Work to complete =>
For the entries that follow, set down each one exactly and drop any pictures.

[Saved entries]
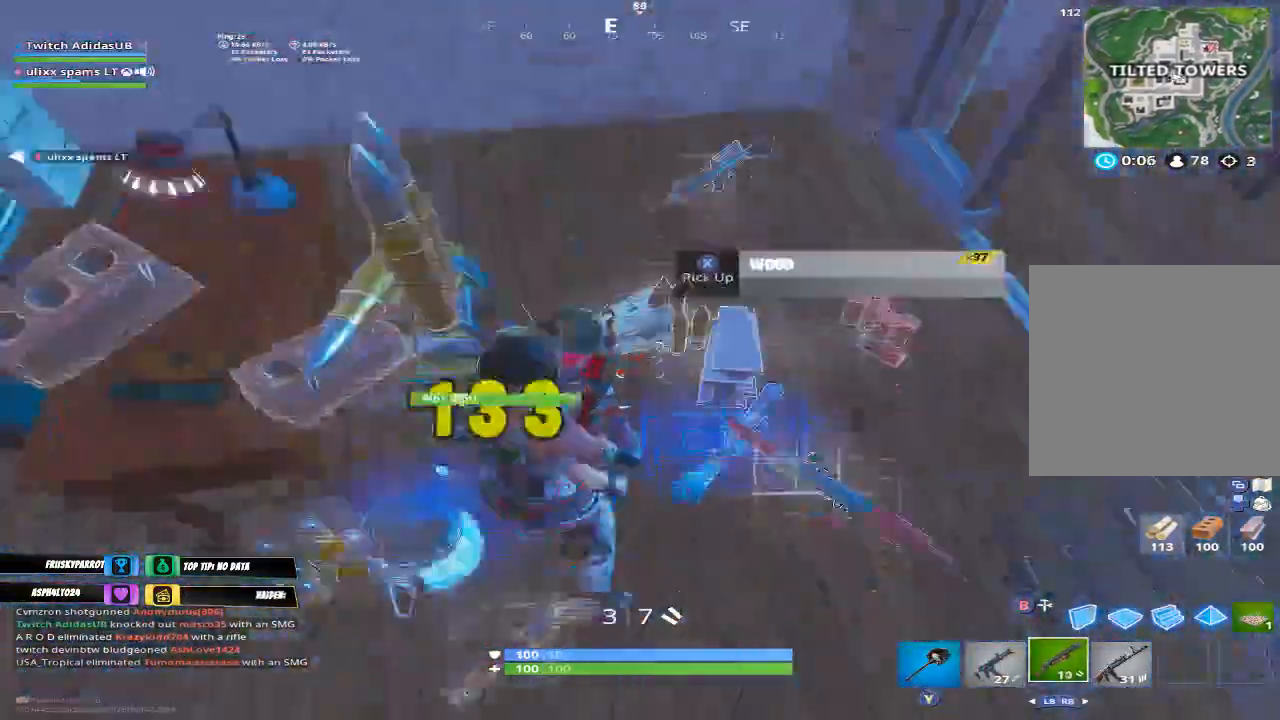
{"buttons": [], "left_stick": "up-left", "right_stick": "right", "events": [[33, "right_stick", "center"], [167, "right_stick", "up-right"], [333, "right_stick", "center"], [400, "left_stick", "up-left"], [433, "right_stick", "right"]]}
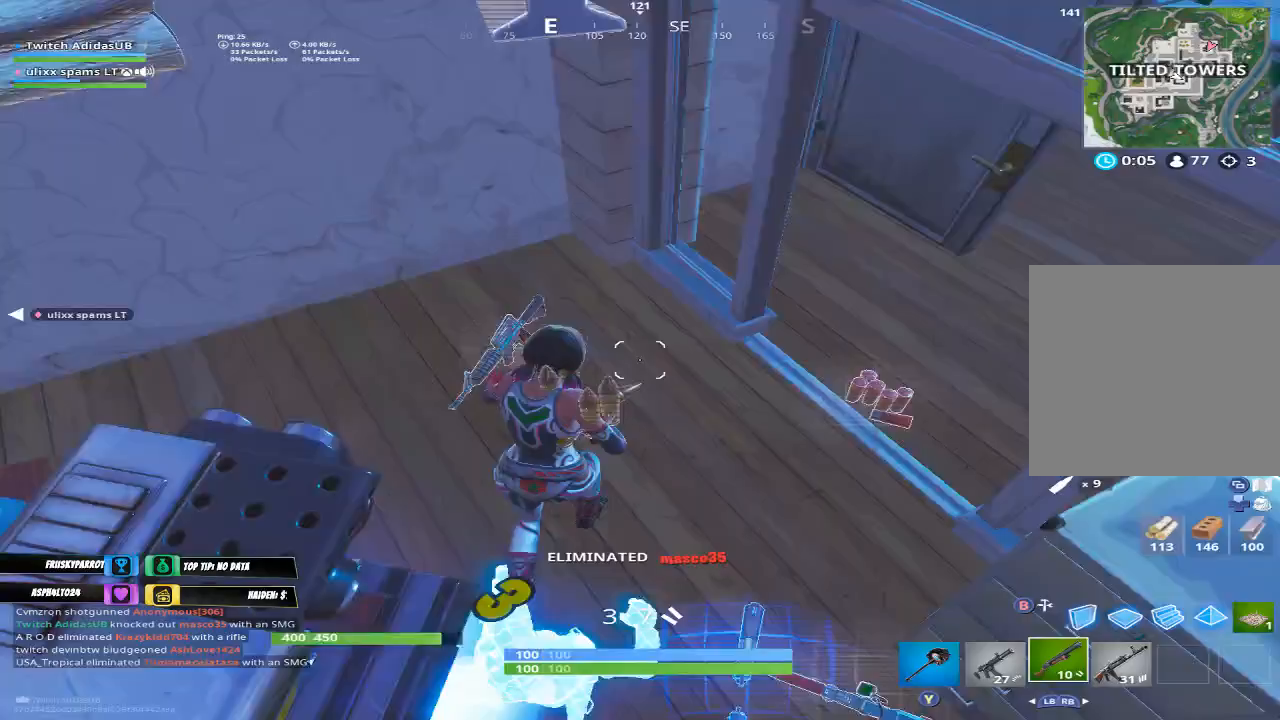
{"buttons": [], "left_stick": "up", "right_stick": "right", "events": [[67, "left_stick", "up-right"], [333, "left_stick", "up"]]}
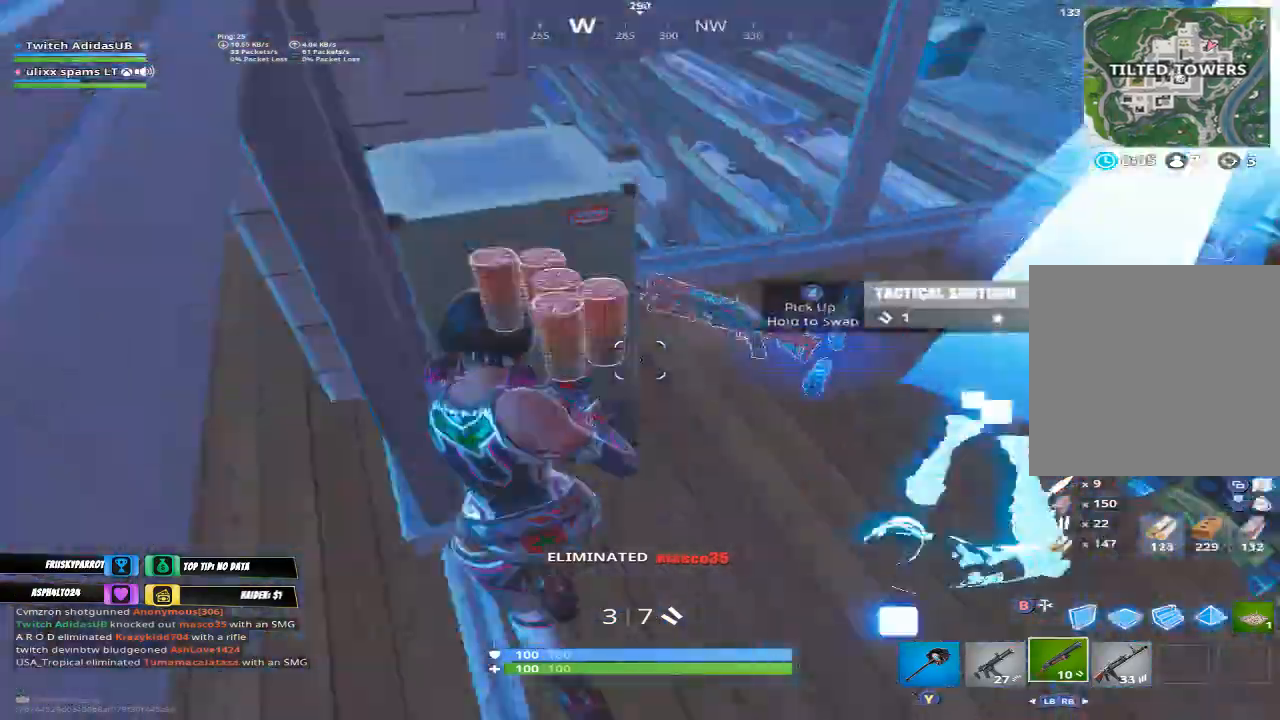
{"buttons": [], "left_stick": "up-right", "right_stick": "up-right", "events": [[33, "left_stick", "up-right"], [100, "right_stick", "center"], [500, "right_stick", "up-right"]]}
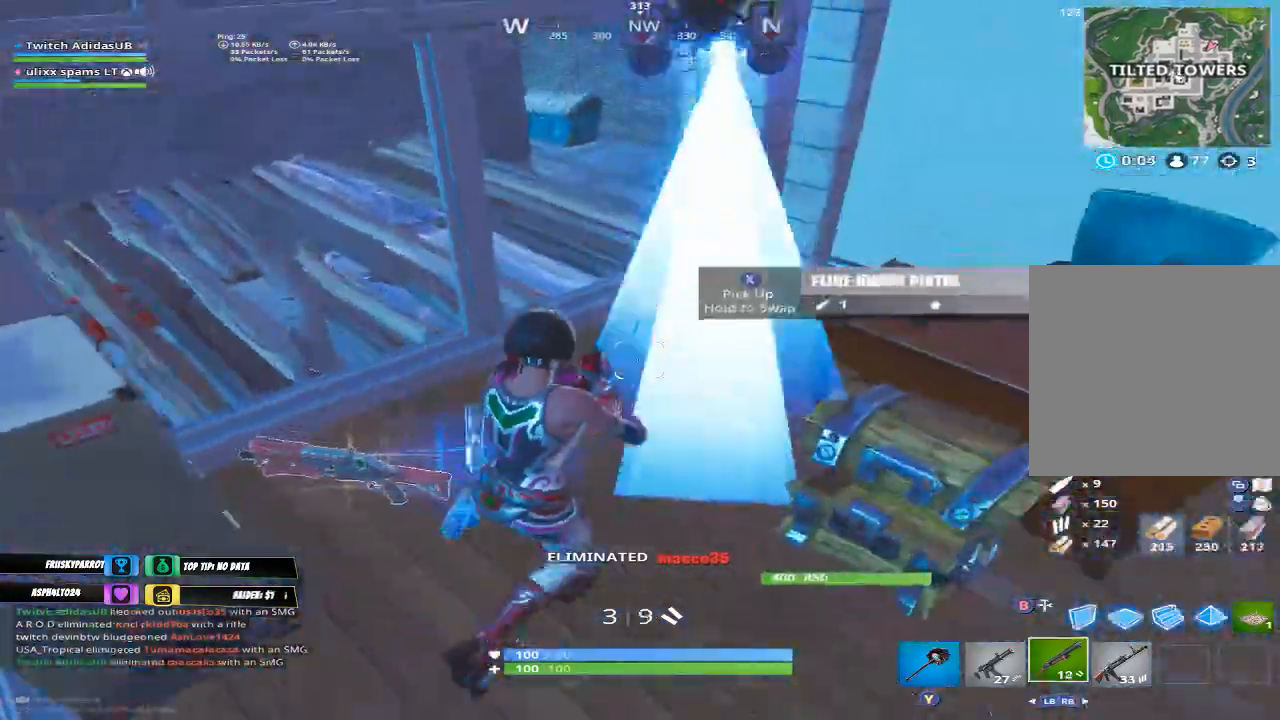
{"buttons": [], "left_stick": "down-left", "right_stick": "left", "events": [[33, "left_stick", "down-right"], [133, "right_stick", "center"], [233, "X", "down"], [267, "left_stick", "down-left"], [300, "X", "up"], [400, "right_stick", "left"]]}
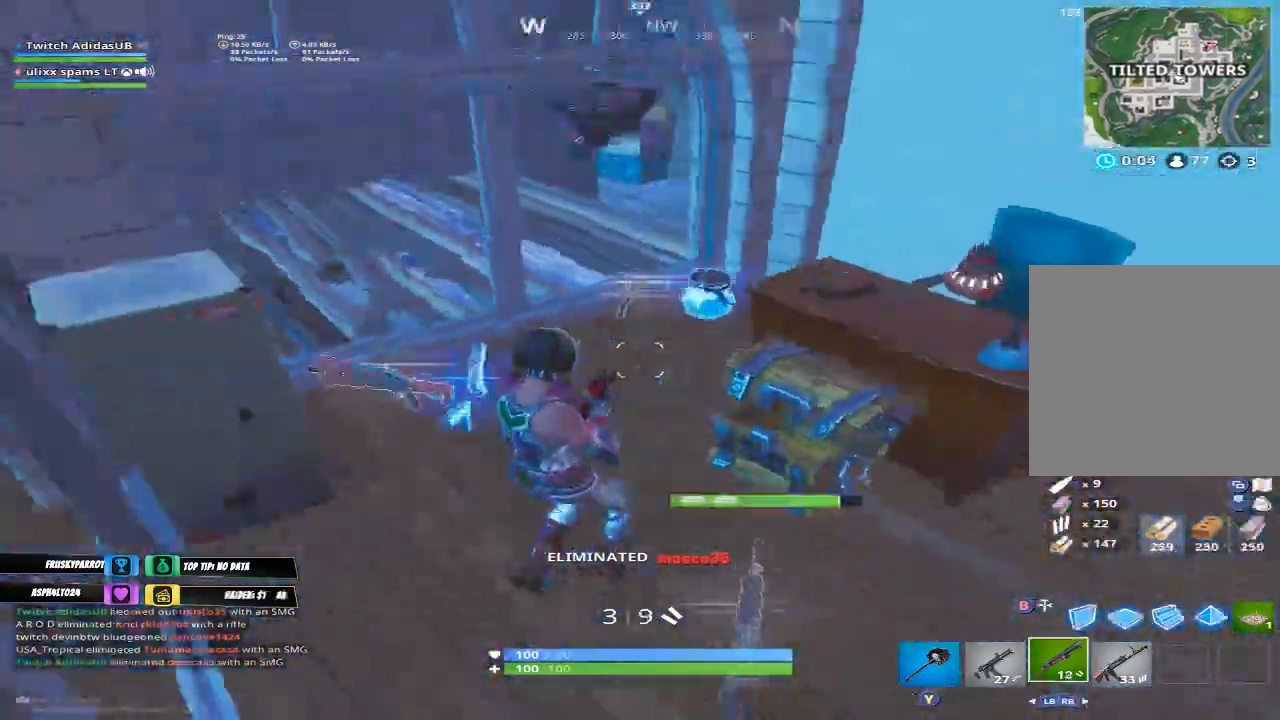
{"buttons": [], "left_stick": "right", "right_stick": "up-right", "events": [[133, "left_stick", "up-left"], [133, "right_stick", "right"], [233, "right_stick", "center"], [300, "left_stick", "up-right"], [367, "left_stick", "right"], [400, "right_stick", "up-right"]]}
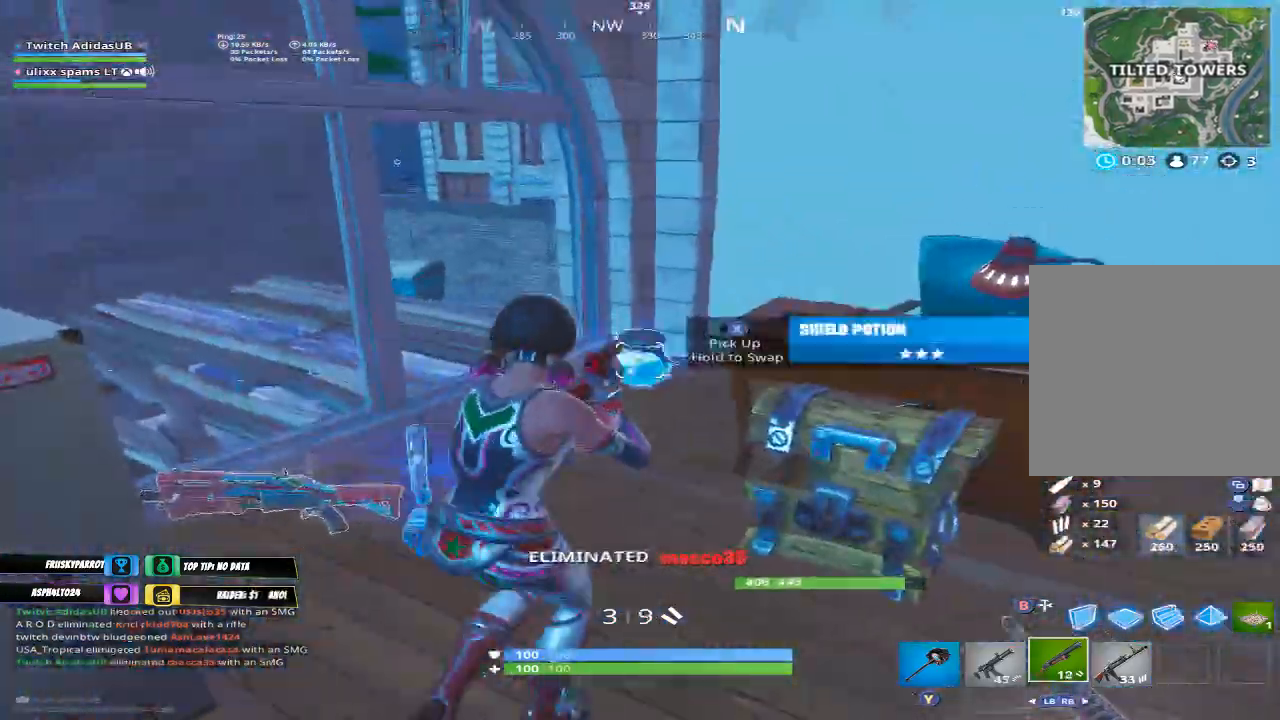
{"buttons": [], "left_stick": "down-right", "right_stick": "down-left", "events": [[33, "right_stick", "center"], [67, "X", "down"], [133, "X", "up"], [233, "A", "down"], [233, "left_stick", "down-right"], [300, "A", "up"], [333, "B", "down"], [433, "B", "up"], [433, "right_stick", "down-left"]]}
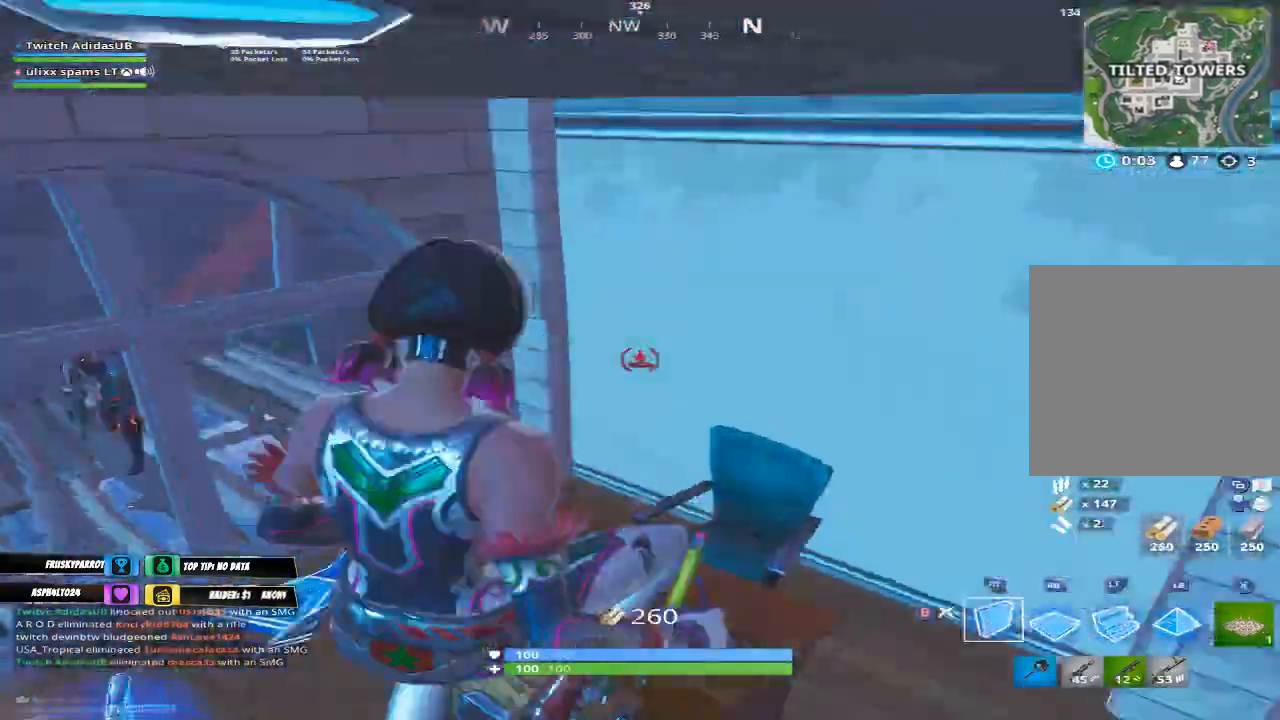
{"buttons": ["L3"], "left_stick": "up-left", "right_stick": "down-right", "events": [[67, "L2", "down"], [100, "right_stick", "center"], [133, "L2", "up"], [167, "B", "down"], [233, "B", "up"], [233, "left_stick", "down-left"], [367, "right_stick", "down"], [433, "right_stick", "down-right"], [467, "L3", "down"], [467, "left_stick", "up-left"]]}
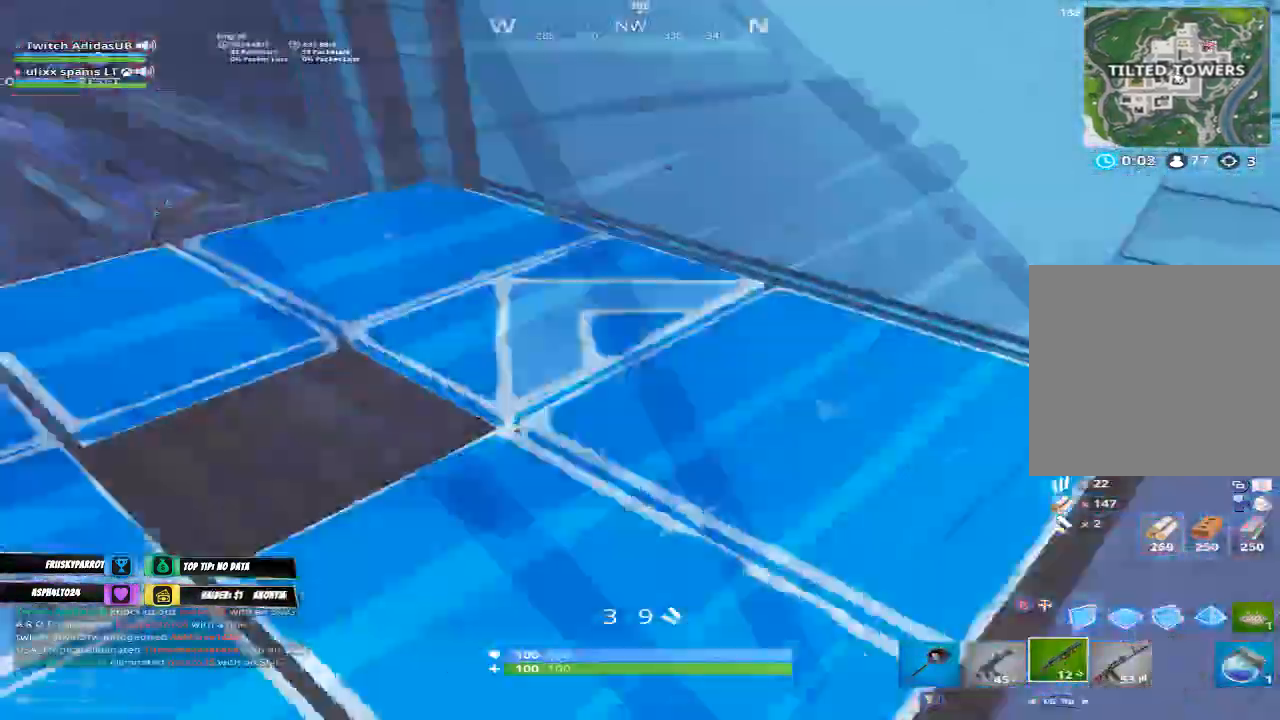
{"buttons": [], "left_stick": "down-right", "right_stick": "right", "events": [[67, "R2", "down"], [67, "right_stick", "up-left"], [100, "left_stick", "left"], [133, "L3", "up"], [233, "right_stick", "up-right"], [267, "L3", "down"], [333, "R2", "up"], [333, "right_stick", "center"], [400, "L3", "up"], [433, "left_stick", "down-right"], [433, "right_stick", "right"]]}
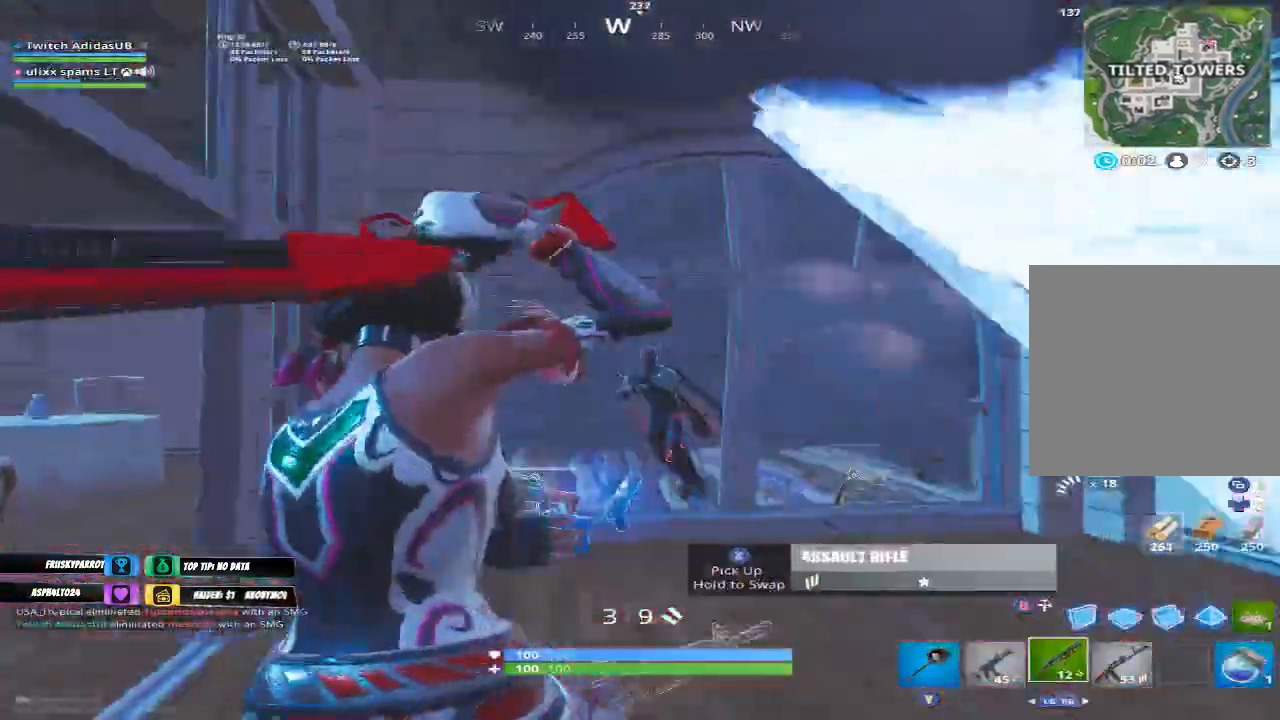
{"buttons": ["L1", "L3"], "left_stick": "right", "right_stick": "center", "events": [[33, "left_stick", "right"], [33, "right_stick", "center"], [167, "right_stick", "left"], [233, "L2", "down"], [333, "R2", "down"], [367, "L2", "up"], [367, "right_stick", "down-left"], [433, "L3", "down"], [467, "L1", "down"], [467, "R2", "up"], [467, "right_stick", "center"]]}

Answer to this problem =>
{"buttons": [], "left_stick": "up-left", "right_stick": "right", "events": [[33, "right_stick", "center"], [167, "right_stick", "up-right"], [333, "right_stick", "center"], [400, "left_stick", "up-left"], [433, "right_stick", "right"]]}
{"buttons": [], "left_stick": "up", "right_stick": "right", "events": [[67, "left_stick", "up-right"], [333, "left_stick", "up"]]}
{"buttons": [], "left_stick": "up-right", "right_stick": "up-right", "events": [[33, "left_stick", "up-right"], [100, "right_stick", "center"], [500, "right_stick", "up-right"]]}
{"buttons": [], "left_stick": "down-left", "right_stick": "left", "events": [[33, "left_stick", "down-right"], [133, "right_stick", "center"], [233, "X", "down"], [267, "left_stick", "down-left"], [300, "X", "up"], [400, "right_stick", "left"]]}
{"buttons": [], "left_stick": "right", "right_stick": "up-right", "events": [[133, "left_stick", "up-left"], [133, "right_stick", "right"], [233, "right_stick", "center"], [300, "left_stick", "up-right"], [367, "left_stick", "right"], [400, "right_stick", "up-right"]]}
{"buttons": [], "left_stick": "down-right", "right_stick": "down-left", "events": [[33, "right_stick", "center"], [67, "X", "down"], [133, "X", "up"], [233, "A", "down"], [233, "left_stick", "down-right"], [300, "A", "up"], [333, "B", "down"], [433, "B", "up"], [433, "right_stick", "down-left"]]}
{"buttons": ["L3"], "left_stick": "up-left", "right_stick": "down-right", "events": [[67, "L2", "down"], [100, "right_stick", "center"], [133, "L2", "up"], [167, "B", "down"], [233, "B", "up"], [233, "left_stick", "down-left"], [367, "right_stick", "down"], [433, "right_stick", "down-right"], [467, "L3", "down"], [467, "left_stick", "up-left"]]}
{"buttons": [], "left_stick": "down-right", "right_stick": "right", "events": [[67, "R2", "down"], [67, "right_stick", "up-left"], [100, "left_stick", "left"], [133, "L3", "up"], [233, "right_stick", "up-right"], [267, "L3", "down"], [333, "R2", "up"], [333, "right_stick", "center"], [400, "L3", "up"], [433, "left_stick", "down-right"], [433, "right_stick", "right"]]}
{"buttons": ["L1", "L3"], "left_stick": "right", "right_stick": "center", "events": [[33, "left_stick", "right"], [33, "right_stick", "center"], [167, "right_stick", "left"], [233, "L2", "down"], [333, "R2", "down"], [367, "L2", "up"], [367, "right_stick", "down-left"], [433, "L3", "down"], [467, "L1", "down"], [467, "R2", "up"], [467, "right_stick", "center"]]}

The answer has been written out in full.